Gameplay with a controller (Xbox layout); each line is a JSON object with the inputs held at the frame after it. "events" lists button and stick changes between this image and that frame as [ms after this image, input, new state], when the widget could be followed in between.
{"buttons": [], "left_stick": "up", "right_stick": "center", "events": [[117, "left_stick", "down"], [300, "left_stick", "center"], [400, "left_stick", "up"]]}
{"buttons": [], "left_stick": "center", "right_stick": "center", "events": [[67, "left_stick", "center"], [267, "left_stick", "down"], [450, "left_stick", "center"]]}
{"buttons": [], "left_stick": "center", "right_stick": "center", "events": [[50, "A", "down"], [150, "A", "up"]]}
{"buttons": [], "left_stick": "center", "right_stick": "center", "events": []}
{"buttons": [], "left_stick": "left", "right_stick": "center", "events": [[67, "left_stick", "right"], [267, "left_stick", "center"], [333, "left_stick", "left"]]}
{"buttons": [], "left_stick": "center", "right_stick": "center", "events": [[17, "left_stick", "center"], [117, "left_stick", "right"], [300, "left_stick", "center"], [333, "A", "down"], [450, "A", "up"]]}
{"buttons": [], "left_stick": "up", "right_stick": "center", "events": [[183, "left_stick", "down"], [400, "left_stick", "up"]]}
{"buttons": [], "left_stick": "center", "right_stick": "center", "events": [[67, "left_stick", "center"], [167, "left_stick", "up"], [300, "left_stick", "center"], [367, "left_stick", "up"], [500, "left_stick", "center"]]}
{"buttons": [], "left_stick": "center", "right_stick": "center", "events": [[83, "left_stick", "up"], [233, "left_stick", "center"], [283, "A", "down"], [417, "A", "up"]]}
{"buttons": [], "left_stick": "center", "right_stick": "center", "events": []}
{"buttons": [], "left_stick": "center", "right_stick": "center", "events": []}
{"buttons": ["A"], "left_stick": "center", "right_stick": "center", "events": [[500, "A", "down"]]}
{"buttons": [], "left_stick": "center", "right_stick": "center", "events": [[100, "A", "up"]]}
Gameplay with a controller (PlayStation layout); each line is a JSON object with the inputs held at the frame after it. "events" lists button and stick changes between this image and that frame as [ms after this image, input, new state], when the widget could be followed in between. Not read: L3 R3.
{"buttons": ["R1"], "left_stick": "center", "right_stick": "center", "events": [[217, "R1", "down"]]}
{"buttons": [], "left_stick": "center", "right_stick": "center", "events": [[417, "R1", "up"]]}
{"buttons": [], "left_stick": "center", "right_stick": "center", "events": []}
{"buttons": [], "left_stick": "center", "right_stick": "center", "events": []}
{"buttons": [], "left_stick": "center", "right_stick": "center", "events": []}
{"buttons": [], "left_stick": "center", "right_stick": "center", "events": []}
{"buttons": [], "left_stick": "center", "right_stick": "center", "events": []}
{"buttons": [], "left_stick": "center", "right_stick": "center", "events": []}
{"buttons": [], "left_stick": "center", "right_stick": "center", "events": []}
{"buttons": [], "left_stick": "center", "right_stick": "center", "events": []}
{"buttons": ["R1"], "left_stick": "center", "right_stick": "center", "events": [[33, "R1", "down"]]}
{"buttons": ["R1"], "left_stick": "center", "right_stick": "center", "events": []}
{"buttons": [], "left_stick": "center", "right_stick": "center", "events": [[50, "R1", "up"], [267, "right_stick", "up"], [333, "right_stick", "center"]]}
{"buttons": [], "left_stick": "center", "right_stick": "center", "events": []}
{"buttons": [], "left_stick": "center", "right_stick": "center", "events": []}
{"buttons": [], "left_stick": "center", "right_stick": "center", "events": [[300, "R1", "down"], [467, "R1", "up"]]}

*Problem details*
Copy each line from the entries above that has the word "could" in it.

*Solution to this problem*
Gameplay with a controller (Xbox layout); each line is a JSON object with the inputs held at the frame after it. "events" lists button and stick changes between this image and that frame as [ms after this image, input, new state], when the widget could be followed in between.
Gameplay with a controller (PlayStation layout); each line is a JSON object with the inputs held at the frame after it. "events" lists button and stick changes between this image and that frame as [ms after this image, input, new state], when the widget could be followed in between. Not read: L3 R3.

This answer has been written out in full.